In my amendment, I have come to meet the noble and learned Lord and to accept that viewpoint for the immediate future. I judge that that may be for the convenience of the House. I have even gone so far as to allow for one further Session at the beginning of the next Parliament when this top-up system may be used, but that will take us to the year 2001 or perhaps even to 2002. However, we cannot go on topping-up the House on the basis of elections held three or four years previously. In time, some of those Peers may become less qualified in the eyes of their colleagues, disinclined to serve or be otherwise engaged. Under these proposals, the government of that time, whether Labour or Conservative, will have an opportunity to bring forward reform proposals over three or perhaps four parliamentary Sessions.
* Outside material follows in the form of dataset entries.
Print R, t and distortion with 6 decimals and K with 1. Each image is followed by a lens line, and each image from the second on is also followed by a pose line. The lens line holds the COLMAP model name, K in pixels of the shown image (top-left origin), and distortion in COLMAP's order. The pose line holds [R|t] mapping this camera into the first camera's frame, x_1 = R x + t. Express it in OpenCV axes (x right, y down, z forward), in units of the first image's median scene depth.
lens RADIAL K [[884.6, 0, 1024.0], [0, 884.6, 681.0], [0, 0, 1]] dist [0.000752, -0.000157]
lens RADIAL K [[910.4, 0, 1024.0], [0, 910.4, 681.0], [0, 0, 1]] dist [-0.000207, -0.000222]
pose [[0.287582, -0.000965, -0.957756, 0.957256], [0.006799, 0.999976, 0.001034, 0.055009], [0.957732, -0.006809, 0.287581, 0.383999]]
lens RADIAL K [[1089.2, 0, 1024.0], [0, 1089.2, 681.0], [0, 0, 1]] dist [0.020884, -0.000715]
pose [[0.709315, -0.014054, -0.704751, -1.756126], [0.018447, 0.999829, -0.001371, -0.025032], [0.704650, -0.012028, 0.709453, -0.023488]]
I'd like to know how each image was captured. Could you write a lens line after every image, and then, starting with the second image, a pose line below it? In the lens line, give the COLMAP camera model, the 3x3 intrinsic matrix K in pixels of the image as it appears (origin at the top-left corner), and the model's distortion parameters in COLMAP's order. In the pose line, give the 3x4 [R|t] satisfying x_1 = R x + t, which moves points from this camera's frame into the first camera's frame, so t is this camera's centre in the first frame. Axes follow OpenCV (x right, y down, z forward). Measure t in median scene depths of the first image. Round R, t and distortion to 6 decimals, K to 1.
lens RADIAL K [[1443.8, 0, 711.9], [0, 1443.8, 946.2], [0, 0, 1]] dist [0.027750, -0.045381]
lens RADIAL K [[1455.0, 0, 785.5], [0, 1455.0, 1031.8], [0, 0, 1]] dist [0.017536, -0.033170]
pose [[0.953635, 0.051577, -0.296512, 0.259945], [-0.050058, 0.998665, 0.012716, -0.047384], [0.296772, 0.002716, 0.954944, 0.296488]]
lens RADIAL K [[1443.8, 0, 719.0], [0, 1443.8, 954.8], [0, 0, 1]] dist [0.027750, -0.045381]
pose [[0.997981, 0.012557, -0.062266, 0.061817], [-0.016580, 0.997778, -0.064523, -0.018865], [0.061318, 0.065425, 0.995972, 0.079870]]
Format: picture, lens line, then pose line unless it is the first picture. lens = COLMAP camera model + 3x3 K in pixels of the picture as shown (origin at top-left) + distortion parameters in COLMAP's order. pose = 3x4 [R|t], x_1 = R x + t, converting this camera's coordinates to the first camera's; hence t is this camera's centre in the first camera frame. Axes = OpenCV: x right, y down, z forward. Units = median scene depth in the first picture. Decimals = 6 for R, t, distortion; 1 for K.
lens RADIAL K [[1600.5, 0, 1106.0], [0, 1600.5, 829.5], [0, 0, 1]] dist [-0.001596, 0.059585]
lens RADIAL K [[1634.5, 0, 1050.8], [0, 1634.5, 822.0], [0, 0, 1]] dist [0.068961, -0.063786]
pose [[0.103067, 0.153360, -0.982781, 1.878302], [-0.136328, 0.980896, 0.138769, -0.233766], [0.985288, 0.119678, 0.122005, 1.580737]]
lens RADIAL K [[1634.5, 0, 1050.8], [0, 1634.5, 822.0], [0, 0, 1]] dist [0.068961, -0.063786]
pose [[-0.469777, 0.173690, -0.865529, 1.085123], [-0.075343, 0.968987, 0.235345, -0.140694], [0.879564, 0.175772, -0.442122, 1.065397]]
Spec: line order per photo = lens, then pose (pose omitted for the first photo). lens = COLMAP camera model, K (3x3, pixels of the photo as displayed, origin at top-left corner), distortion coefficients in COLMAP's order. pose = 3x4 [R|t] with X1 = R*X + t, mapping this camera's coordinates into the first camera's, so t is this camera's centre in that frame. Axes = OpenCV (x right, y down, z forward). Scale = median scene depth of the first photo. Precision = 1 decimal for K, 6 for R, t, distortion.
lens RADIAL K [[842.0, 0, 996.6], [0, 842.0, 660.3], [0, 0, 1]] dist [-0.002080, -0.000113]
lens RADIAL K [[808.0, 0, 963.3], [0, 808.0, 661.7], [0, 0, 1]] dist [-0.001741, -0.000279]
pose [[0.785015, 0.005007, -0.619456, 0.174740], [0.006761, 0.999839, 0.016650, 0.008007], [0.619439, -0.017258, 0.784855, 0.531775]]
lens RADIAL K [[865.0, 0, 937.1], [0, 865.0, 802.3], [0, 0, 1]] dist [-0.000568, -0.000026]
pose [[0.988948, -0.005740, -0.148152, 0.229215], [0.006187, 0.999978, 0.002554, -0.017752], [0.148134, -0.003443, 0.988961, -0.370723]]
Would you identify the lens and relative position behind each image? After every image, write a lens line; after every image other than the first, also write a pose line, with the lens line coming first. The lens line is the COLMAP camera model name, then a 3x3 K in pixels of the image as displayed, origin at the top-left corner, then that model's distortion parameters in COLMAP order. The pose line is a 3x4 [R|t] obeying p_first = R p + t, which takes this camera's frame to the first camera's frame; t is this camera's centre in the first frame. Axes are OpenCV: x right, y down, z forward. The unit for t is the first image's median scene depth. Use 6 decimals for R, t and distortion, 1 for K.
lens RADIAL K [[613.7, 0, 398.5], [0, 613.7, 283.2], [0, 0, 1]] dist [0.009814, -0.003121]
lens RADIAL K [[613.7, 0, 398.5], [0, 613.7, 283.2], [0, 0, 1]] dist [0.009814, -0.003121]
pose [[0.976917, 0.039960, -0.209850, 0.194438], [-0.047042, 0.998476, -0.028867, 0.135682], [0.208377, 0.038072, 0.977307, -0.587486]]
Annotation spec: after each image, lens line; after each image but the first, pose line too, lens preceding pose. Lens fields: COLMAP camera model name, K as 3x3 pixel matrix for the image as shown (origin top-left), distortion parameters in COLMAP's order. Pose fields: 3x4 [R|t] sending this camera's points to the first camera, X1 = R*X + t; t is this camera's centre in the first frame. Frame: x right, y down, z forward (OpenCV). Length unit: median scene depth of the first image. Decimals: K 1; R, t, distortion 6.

After that, I believe that the matter needs to be set on a proper and lasting footing.

We are not dealing here with a short-term fix; we are seeking to legislate in proper order. Legislation for the membership of a Parliament must be securely and clearly based and, in subscribing to these arrangements, the House must ensure that it is not open to be tampered with for the passing advantage of any party or combination of parties.

I do not believe that this should be an issue of principle between us and the noble and learned Lord. I am sure that it ought to be possible to find a way forward. Indeed, I should point out to him that there can be nothing that would more convince hereditary Peers on these Benches of his good faith than that he should open his mind further in this respect.

We heard today that the Liberal Democrats openly want to end the Weatherill peerage; they want to see it wither away. The House is not so full of well-wishers towards a representative hereditary peerage that we must rely only on the good faith, which I, for one, wholly accept, of the noble and learned Lord. However, if it is left only to Standing Orders, the fear is that the latter may be changed--and changed far more easily than primary legislation--by a new majority in an interim House and that there would not be the kind of security and stability that arrangements for the membership of this House require.

I know that the assurances of the noble and learned Lord are given in good faith, but I also think that we need more. I hope that he will be able to be even more positive in his reply than he has been to some of the previous amendments discussed this evening. I conclude by re-emphasising what I said at the beginning; namely, that we attach a great deal of importance to this amendment. It can come into force only when such time has elapsed that there is no stage two Bill. It is therefore in the hands of the Government--under the control of whichever party--to decide whether or not those by-elections should take place. I beg to move.